The papers by Bezuidenhout and Leonelli both highlight the need for more nuanced discussion relating to data sharing and Open Data against the diversity of research environments in Africa. Louise Bezuidenhout draws attention to the critical interrelation between the availability of laboratory technologies and scientists’ perceptions of data sharing. She suggests that an expanded understanding of laboratory equipment and research speed will be important when advocating for data sharing amongst researchers. Sabina Leonelli focuses on data quality standards. She identifies an unequal power relation in the setting of standards for what counts as ‘good science’ worldwide, and suggests this can make researchers based in the Global South resistant to sharing data and/or describing their provenance and methods. To counter this, Leonelli advocates that debates around Open Data need to include critical reflection on the criteria used to evaluate data quality, and the extent to which that evaluation requires a localised assessment of the needs, means and goals of each research environment.

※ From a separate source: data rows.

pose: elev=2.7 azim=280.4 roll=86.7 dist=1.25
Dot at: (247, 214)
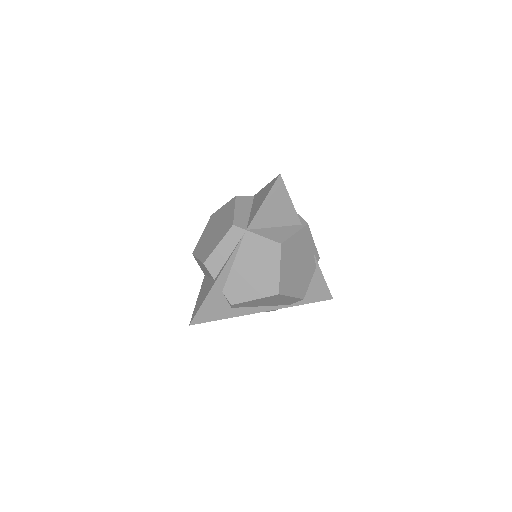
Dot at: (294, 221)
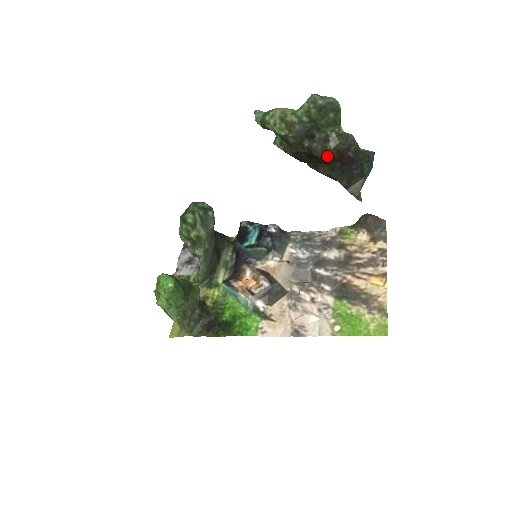
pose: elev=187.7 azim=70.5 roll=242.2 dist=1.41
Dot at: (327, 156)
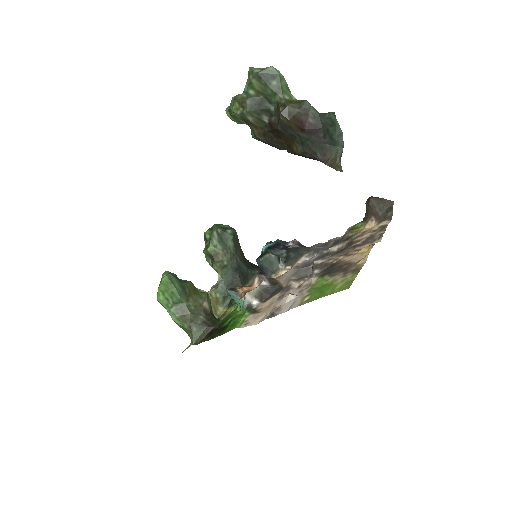
Dot at: (283, 124)
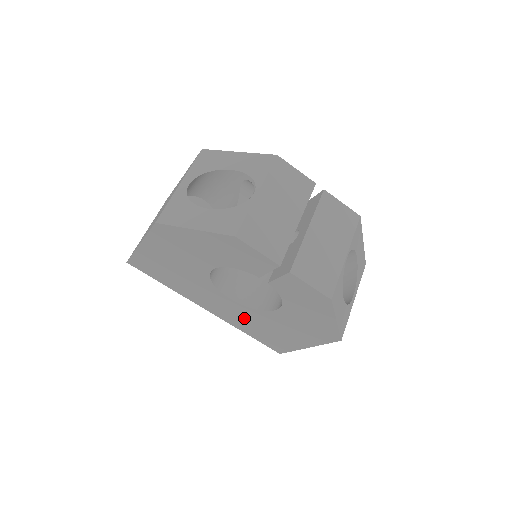
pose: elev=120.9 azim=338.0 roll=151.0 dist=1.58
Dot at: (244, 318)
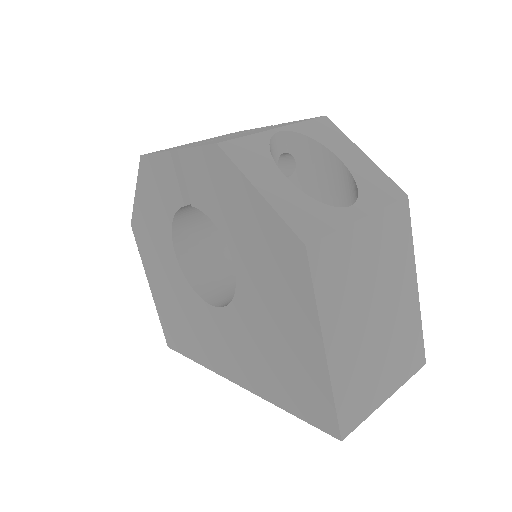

Nicola Mulder and her eighteen co-authors provide a wide-ranging perspective on the challenges of sharing genomic data gathered in African countries. They highlight how African researchers continue to work mainly on study recruitment, determination of phenotypes and collection of biological samples end of the genomic research spectrum, rather than contributing to the generation of genomic data. This leads to a concerning separation between data sharing practices as designed and implemented by non-African collaborators and the evaluation of what constitutes adequate safeguards for primary data generators based in Africa. As an alternative, Mulder and colleagues discuss recent initiatives such as H3Africa and H3BioNet as examples of capacity building in large-scale genomics projects in Africa where ethical data sharing has been prioritized.

Finally, Brian Rappert draws attention to the limitations of current funding structures in addressing the low-resourced nature of many African research institutions. The lack of flexible funding to improve infrastructures and daily research environments can inhibit research efficiency and affect data sharing practices. Rappert offers a model of ‘micro-funding’ that seeks to address the day-to-day demands in low-resourced environments and offer a new approach to promoting data sharing.

Overall, this collection provides insights into the diversity of practices, requirements and working conditions of researchers located in different institutional settings and various parts of the African continent. The last decade has witnessed some international initiatives to highlight concerns and needs from African researchers, such as the African Open Science Platform and a recent report by the Global Young Academy that documents access to research software in Sub-Saharan countries (). Much more can and should be done. Collaboration and feedback across African countries is urgently needed. Empirical research is required to document how data can be made findable, accessible, interoperable and re-usable in these settings, thus following the FAIR principles for the effective management of data (). Perhaps most notably, encouraging data re-use is not necessarily the same as making all data freely and widely available. Well-informed ethical, legal and institutional considerations need to be attached to each choice to release data in an open format, and relevant training in Open Science practices and tools is required for researchers, research-performing institutions, funding bodies and governmental agencies to fully embrace the opportunities and challenges of Open Science.